The EU sells 44 percent of all goods imported by Russia and, in turn, buys 56 percent of Russia's exports. Six percent of the EU's exports are sold to Russia and only 10 percent of its imports come from there, which would suggest Russia is far more dependent on the EU than the other way around.
The report cites fears that Russia is an increasingly dangerous trading and political partner.
"Russia's selective application of the law affects businesses who worry about respect of contracts, diplomats who fear breaches of international treaties, human-rights activists concerned about authoritarianism, and defense establishments who want to avoid military tensions," the report says.
The report says Russia has severely undermined European unity by negotiating energy deals bilaterally with European nations. These long-term deals at favorable rates undermine the bloc's ability to secure a good deal for all member states involved. However, when a dispute arises over bilateral deals signed by member states with Russia, the member states insist the issue is dealt with on a European level. As a result, the countries are reaping the benefits of their deals, but the burden falls upon the EU.
Italy, Austria, Hungary and Bulgaria signed bilateral deals with Russia over gas pipelines and gas storage facilities, undermining the EU-backed Nabucco initiative, which seeks to have a common EU pipeline with a diversified portfolio of providers in order to reduce dependence on one country or region.
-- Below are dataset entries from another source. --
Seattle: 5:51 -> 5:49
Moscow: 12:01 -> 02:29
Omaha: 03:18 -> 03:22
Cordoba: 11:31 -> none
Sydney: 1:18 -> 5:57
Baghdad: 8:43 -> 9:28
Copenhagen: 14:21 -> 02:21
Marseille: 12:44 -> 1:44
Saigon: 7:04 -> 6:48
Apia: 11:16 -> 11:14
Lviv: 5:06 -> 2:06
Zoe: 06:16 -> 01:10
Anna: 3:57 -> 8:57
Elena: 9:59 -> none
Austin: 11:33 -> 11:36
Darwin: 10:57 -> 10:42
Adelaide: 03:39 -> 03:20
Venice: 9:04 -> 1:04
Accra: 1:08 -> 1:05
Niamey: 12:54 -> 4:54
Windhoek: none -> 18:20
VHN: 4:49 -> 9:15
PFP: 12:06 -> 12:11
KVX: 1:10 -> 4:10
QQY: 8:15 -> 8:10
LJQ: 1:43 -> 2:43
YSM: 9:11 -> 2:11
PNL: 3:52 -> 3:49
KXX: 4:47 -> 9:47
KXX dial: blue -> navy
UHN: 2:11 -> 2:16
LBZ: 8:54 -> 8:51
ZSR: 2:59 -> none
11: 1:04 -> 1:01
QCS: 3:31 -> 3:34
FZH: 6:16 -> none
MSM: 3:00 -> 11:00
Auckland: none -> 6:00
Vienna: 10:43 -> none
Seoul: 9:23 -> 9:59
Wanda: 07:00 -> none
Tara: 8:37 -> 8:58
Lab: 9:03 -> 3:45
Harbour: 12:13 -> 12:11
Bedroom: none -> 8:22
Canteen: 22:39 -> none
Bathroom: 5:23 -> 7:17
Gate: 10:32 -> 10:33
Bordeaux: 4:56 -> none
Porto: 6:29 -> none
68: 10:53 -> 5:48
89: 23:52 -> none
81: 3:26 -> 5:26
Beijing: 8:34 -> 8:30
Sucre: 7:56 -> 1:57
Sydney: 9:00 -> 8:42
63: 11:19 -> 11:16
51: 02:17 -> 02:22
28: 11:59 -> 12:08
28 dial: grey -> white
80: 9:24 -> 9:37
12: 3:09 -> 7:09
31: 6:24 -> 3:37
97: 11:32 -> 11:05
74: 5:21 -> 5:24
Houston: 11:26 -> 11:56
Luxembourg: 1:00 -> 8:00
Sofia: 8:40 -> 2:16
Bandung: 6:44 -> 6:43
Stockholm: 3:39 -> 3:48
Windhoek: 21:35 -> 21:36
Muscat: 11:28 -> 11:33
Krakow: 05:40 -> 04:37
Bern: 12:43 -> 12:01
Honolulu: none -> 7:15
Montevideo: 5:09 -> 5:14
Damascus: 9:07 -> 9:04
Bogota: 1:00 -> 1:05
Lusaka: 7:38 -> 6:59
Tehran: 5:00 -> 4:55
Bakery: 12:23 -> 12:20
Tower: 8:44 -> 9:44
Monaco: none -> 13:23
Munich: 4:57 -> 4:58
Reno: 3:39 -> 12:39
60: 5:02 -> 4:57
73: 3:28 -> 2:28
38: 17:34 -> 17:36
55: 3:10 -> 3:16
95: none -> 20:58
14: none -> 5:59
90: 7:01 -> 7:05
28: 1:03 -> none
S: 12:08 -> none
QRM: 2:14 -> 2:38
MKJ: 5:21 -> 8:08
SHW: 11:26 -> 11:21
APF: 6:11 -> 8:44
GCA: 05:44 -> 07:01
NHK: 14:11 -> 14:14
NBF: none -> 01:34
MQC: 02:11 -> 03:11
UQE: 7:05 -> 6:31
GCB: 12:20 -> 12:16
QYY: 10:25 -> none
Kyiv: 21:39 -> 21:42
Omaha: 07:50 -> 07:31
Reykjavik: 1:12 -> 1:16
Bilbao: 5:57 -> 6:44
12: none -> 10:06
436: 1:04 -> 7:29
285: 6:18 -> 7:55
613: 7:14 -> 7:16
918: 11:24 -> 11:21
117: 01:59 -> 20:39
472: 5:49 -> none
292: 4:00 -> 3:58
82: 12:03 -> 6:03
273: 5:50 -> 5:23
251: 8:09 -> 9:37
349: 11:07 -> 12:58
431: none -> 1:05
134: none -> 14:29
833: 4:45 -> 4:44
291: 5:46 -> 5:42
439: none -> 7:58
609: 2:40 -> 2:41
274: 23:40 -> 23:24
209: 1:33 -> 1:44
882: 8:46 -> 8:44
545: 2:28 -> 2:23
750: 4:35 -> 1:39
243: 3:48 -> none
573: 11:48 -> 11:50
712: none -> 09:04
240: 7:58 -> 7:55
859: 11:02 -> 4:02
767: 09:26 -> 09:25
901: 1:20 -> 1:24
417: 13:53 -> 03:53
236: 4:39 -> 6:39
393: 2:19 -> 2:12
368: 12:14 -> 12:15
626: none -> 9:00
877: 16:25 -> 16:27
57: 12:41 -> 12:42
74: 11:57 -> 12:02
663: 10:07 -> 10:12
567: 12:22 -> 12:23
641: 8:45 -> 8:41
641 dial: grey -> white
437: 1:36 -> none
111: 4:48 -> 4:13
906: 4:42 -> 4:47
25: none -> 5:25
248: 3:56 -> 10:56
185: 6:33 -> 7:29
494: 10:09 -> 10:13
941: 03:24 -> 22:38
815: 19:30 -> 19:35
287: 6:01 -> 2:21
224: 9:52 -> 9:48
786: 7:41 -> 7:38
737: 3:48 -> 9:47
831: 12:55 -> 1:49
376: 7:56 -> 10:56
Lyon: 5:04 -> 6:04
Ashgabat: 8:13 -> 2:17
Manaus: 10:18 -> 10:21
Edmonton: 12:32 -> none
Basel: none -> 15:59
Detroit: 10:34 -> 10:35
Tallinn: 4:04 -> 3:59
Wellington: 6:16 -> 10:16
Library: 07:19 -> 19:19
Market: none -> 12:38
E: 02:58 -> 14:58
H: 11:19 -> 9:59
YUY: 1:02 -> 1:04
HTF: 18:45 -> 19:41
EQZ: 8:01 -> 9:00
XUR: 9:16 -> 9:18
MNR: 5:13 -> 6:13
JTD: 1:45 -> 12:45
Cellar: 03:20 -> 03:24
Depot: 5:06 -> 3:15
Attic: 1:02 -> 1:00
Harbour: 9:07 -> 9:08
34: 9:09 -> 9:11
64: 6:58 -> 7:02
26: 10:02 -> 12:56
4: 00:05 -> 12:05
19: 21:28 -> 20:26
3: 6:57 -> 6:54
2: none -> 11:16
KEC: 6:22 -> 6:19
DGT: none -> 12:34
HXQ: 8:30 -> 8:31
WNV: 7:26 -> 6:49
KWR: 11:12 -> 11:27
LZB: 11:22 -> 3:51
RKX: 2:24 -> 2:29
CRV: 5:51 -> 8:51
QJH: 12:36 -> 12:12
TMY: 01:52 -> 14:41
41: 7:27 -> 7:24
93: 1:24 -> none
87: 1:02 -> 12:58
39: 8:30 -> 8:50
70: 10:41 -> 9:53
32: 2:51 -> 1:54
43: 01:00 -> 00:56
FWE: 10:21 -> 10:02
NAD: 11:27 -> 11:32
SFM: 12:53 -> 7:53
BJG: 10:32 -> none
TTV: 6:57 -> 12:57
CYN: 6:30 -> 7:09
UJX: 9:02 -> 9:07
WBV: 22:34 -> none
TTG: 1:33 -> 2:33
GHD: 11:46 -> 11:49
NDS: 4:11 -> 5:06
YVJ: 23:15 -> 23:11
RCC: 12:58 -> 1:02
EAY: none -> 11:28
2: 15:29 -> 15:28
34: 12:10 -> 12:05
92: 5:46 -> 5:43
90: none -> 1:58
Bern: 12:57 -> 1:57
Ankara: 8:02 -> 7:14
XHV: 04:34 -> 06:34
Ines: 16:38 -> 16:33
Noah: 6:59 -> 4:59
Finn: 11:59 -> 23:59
Similarly, Russia signed visa-facilitation agreements with France, Germany and Italy that violated the Schengen agreement. The Schengen agreement between European countries had to be protected by the European Commission and so the EU had no choice but to sign a visa-facilitation agreement with Russia that would apply to all member states.
"Russia has sought to bilateralize both its deals and its disputes with EU member states, putting a strain on EU solidarity and making Russia the stronger power," the report said. "This is not part of a master plan to dismember the EU."
Many EU member states would like the EU to reduce Russian influence in Georgia, Ukraine, Moldova and Belarus by involving those countries more closely in European projects. By giving them access to Europe's power grid and oil pipelines, their dependence on Russia would be curbed considerably.
To win back this power, the authors of the report, Mark Leonard and Nicu Popescu, suggest a unified stance on energy.
"To rebalance the relationship, the EU needs to adopt an internal code of conduct on energy deals and guidelines on long-term contracts and forthcoming mergers," they said. "In order to avoid further monopolization and partitioning of the EU energy market, the European Commission could be granted the right to pre-approve big energy deals on long-term contracts and pipelines concluded between EU and foreign energy companies."